Besides, the eurozone released a nice report on retail sales which rebounded to the pre-crisis level. This is good news for investors betting on the reinforcement of risky assets. Nevertheless, it is too early to make conclusions. A spike in retail sales apparently comes from robust consumer activity amid reopening of national economies. So, retail sale are unlikely to remain equally strong in the autumn.
Eurostat reported that retail sales in the eurozone jumped 5.7% in June month-on-month extending a winning streak for the second month in a row. Economists had projected a bigger gain to 6.6% in June. In annual terms, retail sales grew 1.3%. We should not neglect unemployment risks which are sure to affect households' spending. The recent reports on consumer sentiment confirm the fact of a cautious attitude towards spending. This signals lower consumer activity by the end of the summer. The conclusion is obvious. A V-shaped recovery of retail sales mainly comes from delayed demand as most stores were closed during the shutdown.
Please take notice of the important factor. Uneven recovery is recorded in various regions across the eurozone. The slowest pace of recovery is typical for southern countries like Spain and Italy. As a matter of fact, they urgently need financial aid.

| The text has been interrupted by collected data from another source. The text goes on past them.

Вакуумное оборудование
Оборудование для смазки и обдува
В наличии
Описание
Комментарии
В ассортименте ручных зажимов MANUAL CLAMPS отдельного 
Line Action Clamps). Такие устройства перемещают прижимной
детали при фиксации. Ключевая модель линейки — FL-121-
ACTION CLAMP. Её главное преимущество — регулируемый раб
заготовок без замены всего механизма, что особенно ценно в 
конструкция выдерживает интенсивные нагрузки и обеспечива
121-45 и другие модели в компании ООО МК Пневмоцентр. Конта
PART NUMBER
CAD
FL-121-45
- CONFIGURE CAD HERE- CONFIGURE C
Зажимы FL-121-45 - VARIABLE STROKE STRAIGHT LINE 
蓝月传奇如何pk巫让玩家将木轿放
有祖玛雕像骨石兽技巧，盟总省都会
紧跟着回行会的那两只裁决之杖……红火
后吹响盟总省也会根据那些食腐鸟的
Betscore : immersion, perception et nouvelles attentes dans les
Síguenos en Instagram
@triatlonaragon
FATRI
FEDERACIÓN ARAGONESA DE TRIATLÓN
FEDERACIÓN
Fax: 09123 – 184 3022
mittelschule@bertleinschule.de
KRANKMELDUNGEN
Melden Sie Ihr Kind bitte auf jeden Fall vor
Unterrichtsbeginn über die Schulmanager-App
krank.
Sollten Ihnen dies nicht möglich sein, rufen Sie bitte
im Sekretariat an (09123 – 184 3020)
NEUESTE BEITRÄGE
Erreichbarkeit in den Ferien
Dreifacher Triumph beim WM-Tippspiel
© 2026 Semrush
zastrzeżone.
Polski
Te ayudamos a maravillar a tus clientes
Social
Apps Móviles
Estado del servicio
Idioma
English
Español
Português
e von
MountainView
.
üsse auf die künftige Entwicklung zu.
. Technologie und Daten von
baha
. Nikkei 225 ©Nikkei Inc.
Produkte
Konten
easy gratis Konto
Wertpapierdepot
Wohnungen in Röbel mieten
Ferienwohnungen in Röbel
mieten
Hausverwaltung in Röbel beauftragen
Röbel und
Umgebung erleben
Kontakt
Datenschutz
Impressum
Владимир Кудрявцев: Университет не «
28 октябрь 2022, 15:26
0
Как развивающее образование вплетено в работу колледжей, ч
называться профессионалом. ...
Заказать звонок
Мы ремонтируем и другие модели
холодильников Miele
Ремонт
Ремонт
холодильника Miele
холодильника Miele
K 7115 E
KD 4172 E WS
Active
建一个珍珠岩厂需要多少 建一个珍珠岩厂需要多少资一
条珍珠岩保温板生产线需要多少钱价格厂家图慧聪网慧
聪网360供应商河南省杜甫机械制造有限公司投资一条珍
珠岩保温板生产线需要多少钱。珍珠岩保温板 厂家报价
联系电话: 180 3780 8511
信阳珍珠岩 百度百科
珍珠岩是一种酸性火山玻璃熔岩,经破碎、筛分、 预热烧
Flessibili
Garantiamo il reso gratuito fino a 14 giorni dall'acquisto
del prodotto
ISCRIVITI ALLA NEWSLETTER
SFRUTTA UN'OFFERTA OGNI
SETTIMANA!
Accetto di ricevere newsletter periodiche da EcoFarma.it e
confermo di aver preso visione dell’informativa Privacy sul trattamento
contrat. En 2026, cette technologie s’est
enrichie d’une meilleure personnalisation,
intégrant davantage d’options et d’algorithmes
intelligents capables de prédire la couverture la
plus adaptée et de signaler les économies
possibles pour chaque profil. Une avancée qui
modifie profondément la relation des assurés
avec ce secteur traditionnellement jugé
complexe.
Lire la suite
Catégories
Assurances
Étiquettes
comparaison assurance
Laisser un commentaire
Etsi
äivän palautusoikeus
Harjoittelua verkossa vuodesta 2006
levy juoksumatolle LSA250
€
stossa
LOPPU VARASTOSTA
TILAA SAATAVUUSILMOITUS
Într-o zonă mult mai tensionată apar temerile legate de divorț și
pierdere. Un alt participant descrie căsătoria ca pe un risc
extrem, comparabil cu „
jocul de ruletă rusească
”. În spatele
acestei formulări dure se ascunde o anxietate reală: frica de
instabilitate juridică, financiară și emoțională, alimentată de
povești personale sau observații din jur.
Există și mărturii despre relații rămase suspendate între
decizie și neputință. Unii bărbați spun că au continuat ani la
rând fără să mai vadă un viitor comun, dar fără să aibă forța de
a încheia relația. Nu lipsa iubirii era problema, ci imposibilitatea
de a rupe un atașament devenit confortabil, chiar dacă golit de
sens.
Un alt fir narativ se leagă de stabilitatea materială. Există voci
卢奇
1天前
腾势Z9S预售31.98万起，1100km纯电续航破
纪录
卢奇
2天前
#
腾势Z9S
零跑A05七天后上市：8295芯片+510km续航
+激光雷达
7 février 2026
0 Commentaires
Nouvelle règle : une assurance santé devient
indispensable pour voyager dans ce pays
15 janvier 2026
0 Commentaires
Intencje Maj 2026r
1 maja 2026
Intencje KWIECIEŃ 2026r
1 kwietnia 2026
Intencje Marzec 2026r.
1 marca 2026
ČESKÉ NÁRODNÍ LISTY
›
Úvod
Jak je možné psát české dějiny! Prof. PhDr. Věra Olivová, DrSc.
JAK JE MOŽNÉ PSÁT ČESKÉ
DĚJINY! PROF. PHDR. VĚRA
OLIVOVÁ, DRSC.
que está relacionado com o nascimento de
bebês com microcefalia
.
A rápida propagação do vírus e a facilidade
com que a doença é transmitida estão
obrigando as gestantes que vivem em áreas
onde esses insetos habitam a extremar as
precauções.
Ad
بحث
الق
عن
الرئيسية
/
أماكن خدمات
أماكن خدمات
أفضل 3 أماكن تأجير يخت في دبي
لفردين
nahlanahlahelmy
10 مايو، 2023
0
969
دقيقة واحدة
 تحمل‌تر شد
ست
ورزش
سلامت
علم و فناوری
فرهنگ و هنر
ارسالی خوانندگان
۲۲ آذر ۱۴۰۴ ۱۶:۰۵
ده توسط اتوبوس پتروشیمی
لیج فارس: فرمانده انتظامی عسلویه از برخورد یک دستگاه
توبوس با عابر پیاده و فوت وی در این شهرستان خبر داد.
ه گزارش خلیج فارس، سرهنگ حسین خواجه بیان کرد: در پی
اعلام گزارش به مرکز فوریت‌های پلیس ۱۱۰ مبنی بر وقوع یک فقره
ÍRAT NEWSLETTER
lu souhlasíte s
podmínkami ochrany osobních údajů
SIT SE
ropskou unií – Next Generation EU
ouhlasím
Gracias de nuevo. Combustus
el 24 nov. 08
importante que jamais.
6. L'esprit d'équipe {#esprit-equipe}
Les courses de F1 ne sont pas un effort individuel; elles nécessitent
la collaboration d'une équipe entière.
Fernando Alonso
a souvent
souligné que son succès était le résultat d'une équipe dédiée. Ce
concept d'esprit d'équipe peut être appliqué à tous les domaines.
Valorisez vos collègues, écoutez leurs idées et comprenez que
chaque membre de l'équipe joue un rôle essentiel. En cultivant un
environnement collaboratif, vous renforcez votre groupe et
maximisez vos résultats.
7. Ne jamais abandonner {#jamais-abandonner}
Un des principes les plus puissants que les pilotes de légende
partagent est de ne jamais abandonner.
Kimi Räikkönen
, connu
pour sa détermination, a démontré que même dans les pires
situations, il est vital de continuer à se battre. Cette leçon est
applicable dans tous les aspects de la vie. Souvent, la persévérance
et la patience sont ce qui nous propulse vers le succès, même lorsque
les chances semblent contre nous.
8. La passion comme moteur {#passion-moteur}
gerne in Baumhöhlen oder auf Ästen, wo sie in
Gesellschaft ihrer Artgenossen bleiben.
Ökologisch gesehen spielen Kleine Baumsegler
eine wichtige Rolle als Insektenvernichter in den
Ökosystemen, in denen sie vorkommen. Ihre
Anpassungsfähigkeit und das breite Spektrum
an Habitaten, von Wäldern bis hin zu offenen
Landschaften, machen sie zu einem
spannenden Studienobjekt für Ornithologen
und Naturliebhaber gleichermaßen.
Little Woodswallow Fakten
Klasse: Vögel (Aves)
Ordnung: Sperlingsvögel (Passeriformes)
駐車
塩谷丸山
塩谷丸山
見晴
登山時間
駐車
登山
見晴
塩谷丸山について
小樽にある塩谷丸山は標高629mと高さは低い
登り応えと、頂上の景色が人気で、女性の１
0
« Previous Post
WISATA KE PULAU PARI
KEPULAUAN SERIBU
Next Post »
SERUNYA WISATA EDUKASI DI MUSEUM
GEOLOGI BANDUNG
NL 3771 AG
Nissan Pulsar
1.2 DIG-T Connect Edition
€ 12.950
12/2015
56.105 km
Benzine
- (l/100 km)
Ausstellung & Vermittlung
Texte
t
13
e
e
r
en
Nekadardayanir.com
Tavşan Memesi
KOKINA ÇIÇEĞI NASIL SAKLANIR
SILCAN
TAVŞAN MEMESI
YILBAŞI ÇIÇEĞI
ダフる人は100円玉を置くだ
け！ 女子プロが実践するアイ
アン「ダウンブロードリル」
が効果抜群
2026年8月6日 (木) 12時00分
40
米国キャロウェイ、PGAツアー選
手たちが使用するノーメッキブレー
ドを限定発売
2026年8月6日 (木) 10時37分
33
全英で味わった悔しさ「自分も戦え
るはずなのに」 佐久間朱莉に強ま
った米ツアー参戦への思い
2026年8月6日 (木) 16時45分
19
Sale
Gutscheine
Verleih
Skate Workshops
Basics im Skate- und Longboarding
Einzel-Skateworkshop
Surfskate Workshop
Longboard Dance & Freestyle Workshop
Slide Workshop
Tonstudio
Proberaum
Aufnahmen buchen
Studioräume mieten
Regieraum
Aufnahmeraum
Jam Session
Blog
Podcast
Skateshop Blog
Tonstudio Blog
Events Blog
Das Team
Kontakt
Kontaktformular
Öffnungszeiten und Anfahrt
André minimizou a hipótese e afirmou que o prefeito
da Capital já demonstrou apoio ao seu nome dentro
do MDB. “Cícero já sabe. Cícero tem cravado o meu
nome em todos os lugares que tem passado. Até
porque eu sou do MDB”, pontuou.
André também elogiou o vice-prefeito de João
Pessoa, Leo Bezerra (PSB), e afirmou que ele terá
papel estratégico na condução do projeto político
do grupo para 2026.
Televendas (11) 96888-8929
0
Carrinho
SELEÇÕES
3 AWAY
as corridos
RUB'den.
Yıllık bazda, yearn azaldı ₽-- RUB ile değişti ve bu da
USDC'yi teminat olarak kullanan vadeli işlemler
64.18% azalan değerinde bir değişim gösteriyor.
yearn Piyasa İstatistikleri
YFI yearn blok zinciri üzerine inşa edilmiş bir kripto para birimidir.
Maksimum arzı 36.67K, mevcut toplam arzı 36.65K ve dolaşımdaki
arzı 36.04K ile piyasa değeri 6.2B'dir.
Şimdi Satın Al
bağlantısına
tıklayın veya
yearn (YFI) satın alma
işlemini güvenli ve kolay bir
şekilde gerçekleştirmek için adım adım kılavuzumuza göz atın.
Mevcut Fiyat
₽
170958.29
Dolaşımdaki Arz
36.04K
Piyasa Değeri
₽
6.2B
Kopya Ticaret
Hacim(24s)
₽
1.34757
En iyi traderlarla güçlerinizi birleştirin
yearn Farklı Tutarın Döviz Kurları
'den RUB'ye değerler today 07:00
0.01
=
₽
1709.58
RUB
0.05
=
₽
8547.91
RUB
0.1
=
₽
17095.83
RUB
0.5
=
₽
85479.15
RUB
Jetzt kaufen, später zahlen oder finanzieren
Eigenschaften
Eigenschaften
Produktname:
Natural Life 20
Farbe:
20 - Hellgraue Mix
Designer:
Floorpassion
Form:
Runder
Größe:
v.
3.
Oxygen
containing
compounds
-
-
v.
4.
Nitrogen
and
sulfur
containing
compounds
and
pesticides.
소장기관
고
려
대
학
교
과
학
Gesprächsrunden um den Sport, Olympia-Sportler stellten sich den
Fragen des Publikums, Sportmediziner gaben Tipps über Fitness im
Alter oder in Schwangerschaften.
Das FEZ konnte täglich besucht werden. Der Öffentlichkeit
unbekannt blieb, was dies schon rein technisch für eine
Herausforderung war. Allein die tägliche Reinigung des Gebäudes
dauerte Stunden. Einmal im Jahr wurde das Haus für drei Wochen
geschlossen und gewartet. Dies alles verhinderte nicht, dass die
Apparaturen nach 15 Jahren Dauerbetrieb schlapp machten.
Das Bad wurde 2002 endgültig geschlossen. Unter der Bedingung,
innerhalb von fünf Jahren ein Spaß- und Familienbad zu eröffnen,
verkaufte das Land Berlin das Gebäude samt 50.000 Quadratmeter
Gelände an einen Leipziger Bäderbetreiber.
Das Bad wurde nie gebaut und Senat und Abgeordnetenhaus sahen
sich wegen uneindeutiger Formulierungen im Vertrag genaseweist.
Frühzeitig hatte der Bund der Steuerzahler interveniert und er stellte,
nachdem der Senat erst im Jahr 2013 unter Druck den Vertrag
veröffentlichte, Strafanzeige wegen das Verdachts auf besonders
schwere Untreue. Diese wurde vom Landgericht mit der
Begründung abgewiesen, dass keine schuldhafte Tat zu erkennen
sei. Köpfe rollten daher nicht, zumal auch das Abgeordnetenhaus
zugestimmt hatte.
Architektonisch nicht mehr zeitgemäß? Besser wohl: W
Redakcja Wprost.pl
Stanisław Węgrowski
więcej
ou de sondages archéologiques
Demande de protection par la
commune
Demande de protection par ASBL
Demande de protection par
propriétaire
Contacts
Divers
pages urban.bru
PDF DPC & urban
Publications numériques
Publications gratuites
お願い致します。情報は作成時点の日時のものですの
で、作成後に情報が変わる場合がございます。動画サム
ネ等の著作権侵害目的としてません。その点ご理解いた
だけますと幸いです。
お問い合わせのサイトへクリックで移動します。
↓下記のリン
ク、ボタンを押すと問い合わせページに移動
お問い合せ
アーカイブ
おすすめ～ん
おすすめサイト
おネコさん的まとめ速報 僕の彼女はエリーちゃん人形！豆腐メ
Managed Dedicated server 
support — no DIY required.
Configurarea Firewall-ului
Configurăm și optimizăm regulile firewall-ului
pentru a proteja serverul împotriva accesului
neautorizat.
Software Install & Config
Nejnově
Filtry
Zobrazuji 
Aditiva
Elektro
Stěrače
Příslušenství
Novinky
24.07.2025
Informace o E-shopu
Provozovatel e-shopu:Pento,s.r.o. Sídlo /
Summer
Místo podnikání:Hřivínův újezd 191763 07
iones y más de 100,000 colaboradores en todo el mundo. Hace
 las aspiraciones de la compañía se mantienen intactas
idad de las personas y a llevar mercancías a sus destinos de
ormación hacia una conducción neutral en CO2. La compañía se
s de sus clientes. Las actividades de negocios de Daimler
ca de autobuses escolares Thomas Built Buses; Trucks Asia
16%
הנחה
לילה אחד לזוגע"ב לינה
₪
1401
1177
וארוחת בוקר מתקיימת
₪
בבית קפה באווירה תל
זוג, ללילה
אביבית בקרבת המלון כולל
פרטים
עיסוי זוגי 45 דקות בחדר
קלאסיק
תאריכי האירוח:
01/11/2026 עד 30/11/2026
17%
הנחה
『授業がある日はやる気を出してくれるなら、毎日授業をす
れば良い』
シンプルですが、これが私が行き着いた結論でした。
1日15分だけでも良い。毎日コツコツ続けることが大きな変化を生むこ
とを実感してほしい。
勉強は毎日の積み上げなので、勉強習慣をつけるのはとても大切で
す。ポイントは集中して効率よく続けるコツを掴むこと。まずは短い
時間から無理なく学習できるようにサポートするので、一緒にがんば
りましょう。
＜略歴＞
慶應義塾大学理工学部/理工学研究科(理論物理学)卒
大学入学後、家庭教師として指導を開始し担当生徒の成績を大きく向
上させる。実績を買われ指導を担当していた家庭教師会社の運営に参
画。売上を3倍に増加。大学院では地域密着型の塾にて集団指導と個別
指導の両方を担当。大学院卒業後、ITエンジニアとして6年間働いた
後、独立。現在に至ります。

Nevertheless, retail sales in Spain shot 16.5% and in Italy jumped 12.5%. No wonder, Germany and France revealed the sharpest bounce in retail sales.
As for the technical chart for EURUSD, the bulls are still holding the upper hand keeping the price close to resistance of 1.1860. The bulls are about to break this level that will open the door to one-week highs of nearly 1.1930 and 1.2000. Long deals would be a good idea during a downward correction from 1.1790 or from a one-week low of 1.1700.
GBPUSD
GBP is extending its winning streak against USD despite the fact that the UK services sector showed a worse-than-expected recovery, though the PMI rebounded above 50. It proves that the British service sector has gained momentum despite the Brexit-related pessimism and the lack of a trade agreement with the EU. At the same time, it is premature to say about a rapid economic recovery.
According to the survey by IHS Markit/CIPS, the revised services PMI leapt to 56.5 in July, slightly worse than the flash estimate of 56.6. A month ago, the indicator stood at 47.1.
When it comes to the technical chart for GBPUSD, a breakout of resistance at 1.3100 promoted the bullish sentiment that enables the pair to hit local highs of near 1.3170 and 1.3230. If the buyers loosen their grip at 1.3170, it would be better to postpone long deals until the middle of the channel at 1.3060 is updated. Alternatively, it is possible to buy the pair from the channel's lower border at 1.2980.